Mike Tindall

Personal information
- Full name: Michael Chadwick Tindall
- Date of birth: 5 April 1941
- Place of birth: Birmingham, England
- Date of death: 10 August 2020 (aged 79)
- Position: Midfielder

Senior career*
- Years: Team / Apps / (Gls)
- 1959–1968: Aston Villa / 120 / (8)
- → New York Americans (loan)
- 1968–1969: Walsall / 7 / (0)
- 1969–?: Tamworth
- Total:  / 127 / (7)

International career
- England youth

= Mike Tindall (footballer) =

English footballer (1941–2020)

Michael Chadwick Tindall (5 April 1941 – 10 August 2020) was an English professional footballer who was born in Birmingham and is best known for his career with Aston Villa. His playing position was wing-half.

==Club career==
After Villa, he moved to Walsall briefly before dropping into the non-League to play for Tamworth.

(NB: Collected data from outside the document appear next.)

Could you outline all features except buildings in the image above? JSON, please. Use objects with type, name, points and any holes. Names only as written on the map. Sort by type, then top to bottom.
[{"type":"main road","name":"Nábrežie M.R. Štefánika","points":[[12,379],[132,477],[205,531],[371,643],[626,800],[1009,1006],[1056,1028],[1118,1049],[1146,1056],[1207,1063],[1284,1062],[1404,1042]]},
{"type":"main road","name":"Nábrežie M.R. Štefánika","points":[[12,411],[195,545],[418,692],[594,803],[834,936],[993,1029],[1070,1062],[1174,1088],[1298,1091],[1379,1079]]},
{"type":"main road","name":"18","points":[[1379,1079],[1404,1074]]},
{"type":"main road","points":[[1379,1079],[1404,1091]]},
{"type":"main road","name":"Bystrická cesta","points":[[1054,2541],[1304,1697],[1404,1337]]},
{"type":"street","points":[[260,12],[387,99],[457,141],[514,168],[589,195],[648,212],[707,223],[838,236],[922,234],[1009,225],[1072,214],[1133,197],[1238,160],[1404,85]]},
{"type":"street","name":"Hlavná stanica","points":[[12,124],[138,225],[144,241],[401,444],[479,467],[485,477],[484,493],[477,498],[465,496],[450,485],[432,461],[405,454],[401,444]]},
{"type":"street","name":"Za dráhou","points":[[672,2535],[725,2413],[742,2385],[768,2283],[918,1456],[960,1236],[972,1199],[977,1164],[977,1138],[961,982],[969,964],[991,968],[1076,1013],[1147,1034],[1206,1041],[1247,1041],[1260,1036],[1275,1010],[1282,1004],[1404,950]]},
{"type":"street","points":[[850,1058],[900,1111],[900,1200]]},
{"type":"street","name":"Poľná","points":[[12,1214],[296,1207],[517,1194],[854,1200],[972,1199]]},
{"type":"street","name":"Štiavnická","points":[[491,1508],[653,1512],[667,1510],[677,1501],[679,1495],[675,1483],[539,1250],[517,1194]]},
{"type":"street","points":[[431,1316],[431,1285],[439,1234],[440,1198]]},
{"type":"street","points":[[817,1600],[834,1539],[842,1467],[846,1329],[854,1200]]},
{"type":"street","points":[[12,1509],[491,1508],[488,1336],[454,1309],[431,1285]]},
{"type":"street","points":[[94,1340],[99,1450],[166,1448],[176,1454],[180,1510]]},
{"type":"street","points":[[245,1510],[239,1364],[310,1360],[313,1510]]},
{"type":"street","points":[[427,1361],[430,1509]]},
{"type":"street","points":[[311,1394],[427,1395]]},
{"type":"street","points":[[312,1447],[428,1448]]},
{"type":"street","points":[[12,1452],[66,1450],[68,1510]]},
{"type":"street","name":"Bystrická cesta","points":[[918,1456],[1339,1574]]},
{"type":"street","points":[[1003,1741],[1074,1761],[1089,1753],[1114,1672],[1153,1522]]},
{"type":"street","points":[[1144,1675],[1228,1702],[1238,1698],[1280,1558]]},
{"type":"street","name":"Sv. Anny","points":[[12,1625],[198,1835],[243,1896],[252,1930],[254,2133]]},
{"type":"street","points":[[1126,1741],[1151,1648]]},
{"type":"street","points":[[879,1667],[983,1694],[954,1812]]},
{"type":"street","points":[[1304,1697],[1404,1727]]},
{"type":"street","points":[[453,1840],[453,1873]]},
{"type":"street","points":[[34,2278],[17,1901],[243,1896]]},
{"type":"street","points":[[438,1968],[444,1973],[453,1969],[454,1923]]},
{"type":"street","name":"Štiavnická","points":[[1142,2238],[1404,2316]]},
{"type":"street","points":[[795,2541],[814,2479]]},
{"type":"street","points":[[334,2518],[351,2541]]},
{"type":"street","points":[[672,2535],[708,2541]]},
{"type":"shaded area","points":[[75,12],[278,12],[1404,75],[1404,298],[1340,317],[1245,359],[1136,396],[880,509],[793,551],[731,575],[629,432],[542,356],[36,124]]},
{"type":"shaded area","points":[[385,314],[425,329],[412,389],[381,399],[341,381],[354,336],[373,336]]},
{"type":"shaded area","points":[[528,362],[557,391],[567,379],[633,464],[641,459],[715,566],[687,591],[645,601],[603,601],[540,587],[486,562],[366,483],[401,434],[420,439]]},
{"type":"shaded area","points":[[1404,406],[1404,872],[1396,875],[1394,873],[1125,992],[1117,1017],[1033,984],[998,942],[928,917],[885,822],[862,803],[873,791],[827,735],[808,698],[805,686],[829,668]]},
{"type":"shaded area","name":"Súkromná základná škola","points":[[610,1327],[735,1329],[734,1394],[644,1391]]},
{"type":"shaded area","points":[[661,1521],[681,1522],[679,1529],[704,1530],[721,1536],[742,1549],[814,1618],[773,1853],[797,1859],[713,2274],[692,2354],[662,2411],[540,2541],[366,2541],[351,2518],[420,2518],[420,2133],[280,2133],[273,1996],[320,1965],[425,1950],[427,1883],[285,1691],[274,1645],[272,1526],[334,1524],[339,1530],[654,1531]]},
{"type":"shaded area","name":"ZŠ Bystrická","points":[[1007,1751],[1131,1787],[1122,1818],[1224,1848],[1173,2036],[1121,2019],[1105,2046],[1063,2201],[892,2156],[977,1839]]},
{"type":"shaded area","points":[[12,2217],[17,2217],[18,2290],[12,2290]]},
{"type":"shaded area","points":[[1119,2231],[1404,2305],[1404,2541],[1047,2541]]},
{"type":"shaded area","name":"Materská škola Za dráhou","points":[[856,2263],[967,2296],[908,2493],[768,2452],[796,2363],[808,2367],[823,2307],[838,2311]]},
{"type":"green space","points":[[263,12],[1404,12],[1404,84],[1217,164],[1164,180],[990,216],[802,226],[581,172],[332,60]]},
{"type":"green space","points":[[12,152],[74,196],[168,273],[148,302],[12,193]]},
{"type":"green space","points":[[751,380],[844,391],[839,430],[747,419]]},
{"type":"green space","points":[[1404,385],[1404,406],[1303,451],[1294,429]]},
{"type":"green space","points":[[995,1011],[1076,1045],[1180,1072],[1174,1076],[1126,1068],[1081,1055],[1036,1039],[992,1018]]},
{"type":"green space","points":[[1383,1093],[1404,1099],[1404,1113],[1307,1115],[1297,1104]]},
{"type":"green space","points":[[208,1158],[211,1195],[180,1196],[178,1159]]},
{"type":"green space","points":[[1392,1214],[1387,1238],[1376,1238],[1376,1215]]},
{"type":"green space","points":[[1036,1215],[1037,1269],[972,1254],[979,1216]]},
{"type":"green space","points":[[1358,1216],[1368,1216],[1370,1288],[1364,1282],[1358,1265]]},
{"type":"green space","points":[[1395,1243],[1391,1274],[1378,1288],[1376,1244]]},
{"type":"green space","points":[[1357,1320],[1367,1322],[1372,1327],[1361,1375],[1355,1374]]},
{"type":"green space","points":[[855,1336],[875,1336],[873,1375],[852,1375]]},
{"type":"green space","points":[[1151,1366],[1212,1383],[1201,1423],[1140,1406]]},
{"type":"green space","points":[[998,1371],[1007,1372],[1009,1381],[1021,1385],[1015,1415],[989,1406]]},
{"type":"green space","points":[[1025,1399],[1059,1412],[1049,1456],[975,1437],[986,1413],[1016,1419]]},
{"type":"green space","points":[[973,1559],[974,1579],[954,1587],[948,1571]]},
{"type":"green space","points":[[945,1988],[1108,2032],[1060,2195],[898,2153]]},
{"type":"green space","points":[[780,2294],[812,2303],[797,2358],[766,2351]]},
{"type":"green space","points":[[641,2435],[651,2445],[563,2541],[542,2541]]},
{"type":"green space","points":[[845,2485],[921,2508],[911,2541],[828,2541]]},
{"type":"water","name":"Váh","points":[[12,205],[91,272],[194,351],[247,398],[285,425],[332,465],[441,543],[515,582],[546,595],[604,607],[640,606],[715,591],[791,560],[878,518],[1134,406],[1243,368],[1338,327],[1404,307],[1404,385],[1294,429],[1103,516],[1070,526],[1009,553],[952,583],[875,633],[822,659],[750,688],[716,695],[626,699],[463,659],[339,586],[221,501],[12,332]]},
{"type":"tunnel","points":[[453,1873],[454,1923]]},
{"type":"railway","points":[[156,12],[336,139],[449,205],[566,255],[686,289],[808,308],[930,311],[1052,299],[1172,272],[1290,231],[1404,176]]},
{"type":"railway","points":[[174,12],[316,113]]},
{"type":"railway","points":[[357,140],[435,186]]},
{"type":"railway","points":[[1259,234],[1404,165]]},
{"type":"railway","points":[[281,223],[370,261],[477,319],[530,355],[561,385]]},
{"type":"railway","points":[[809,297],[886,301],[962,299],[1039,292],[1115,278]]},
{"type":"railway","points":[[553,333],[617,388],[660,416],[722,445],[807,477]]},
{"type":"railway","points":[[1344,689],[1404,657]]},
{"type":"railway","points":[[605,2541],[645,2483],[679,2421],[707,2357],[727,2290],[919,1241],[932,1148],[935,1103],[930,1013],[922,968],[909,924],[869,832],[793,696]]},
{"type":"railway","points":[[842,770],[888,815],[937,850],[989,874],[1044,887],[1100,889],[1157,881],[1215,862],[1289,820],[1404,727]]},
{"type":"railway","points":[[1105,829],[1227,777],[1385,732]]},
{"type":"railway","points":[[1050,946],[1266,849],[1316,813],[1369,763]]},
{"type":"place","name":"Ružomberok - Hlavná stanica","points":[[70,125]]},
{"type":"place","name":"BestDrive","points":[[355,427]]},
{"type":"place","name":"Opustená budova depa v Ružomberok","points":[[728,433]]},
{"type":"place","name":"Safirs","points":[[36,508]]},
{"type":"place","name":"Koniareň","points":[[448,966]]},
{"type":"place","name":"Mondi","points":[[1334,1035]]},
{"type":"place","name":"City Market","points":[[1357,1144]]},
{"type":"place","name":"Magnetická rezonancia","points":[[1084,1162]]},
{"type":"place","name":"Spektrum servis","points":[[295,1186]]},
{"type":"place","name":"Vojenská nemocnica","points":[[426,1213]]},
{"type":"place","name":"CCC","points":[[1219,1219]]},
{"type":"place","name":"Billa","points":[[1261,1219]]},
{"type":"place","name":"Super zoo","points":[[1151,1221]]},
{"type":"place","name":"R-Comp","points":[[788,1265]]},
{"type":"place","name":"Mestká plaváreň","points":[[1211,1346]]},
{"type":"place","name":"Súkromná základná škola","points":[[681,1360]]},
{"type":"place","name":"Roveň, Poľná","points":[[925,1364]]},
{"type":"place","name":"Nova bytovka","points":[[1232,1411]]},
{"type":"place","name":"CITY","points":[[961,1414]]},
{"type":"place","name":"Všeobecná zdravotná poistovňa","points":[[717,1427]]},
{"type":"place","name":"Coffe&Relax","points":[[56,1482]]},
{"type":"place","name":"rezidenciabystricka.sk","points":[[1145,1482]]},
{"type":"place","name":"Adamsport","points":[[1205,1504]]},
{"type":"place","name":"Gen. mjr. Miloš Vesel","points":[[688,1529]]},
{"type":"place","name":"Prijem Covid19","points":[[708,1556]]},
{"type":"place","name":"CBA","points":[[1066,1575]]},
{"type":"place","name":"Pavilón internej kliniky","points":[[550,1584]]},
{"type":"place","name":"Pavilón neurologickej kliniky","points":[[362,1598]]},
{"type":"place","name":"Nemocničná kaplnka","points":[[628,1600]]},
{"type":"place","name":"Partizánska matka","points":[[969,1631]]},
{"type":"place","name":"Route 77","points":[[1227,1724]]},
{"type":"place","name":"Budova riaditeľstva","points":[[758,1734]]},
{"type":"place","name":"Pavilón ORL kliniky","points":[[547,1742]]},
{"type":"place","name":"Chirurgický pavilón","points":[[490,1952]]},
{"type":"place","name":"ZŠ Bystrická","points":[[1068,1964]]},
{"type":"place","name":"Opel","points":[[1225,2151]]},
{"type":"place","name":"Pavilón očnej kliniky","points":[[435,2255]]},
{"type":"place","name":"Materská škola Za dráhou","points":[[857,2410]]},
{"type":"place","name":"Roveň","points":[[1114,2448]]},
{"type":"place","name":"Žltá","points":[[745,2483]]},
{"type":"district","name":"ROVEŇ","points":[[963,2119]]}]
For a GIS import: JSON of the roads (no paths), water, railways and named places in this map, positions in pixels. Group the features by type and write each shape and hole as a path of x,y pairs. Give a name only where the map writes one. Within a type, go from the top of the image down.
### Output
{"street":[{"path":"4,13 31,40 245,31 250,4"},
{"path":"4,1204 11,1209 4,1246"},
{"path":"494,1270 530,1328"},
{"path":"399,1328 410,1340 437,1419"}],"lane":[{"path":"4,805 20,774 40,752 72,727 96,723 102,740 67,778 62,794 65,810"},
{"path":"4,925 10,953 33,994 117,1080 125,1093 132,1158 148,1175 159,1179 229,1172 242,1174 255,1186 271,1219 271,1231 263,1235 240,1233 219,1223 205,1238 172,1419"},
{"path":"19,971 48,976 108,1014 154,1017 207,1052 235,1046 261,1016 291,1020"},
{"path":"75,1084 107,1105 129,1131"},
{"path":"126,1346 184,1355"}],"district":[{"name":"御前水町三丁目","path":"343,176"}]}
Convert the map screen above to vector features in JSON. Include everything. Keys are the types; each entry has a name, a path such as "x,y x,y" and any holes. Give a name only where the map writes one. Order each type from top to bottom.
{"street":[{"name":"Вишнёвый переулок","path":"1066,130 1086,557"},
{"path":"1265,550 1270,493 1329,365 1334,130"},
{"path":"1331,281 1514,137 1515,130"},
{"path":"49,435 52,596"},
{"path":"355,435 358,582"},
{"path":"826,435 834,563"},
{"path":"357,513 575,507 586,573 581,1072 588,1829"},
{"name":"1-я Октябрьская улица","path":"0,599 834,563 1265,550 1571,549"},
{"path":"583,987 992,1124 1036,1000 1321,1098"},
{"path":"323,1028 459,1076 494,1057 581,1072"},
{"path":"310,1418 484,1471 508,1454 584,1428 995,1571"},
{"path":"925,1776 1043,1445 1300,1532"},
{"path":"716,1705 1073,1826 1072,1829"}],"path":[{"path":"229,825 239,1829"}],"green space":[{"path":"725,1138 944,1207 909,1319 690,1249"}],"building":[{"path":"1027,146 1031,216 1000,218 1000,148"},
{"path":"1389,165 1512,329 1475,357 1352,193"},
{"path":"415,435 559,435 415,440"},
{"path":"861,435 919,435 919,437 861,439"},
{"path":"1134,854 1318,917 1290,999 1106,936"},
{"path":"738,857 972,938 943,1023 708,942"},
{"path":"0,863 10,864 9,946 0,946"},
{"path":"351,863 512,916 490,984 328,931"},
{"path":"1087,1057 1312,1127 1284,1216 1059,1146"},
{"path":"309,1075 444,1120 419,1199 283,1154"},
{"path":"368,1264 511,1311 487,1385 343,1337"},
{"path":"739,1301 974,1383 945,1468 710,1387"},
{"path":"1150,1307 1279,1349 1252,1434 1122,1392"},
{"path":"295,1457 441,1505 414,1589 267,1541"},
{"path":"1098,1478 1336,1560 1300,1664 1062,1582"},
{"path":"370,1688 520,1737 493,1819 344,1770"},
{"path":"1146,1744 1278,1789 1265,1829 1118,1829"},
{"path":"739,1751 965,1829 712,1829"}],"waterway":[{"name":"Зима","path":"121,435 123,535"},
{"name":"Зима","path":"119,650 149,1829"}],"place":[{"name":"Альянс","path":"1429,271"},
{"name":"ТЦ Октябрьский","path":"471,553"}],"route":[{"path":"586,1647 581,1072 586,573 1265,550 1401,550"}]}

He also played in the United States for the New York Americans. In November 1964, Tindall broke his leg while playing for Aston Villa against Tottenham Hotspur at White Hart Lane.

==International career==
Tindall played for the England youth team but never represented the senior side.

==Later life and death==
Tindall died in August 2020 after suffering from dementia.